[Given records — start]
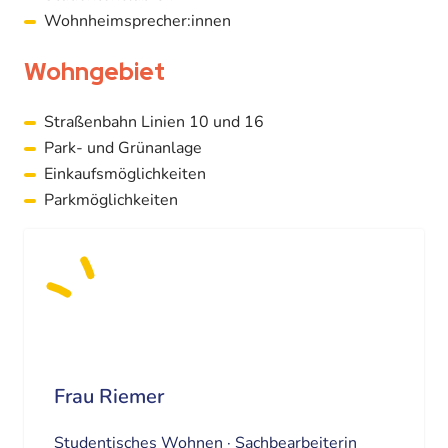
Wohnheimsprecher:innen
Wohngebiet
Straßenbahn Linien 10 und 16
Park- und Grünanlage
Einkaufsmöglichkeiten
Parkmöglichkeiten
Frau Riemer
Studentisches Wohnen · Sachbearbeiterin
[Given records — finish]
(Request): Starting at the line that contains "Parkmöglichkeiten", restate word for word every line through the last one in the records above. Return nothing else.

(Written solution):
Parkmöglichkeiten
Frau Riemer
Studentisches Wohnen · Sachbearbeiterin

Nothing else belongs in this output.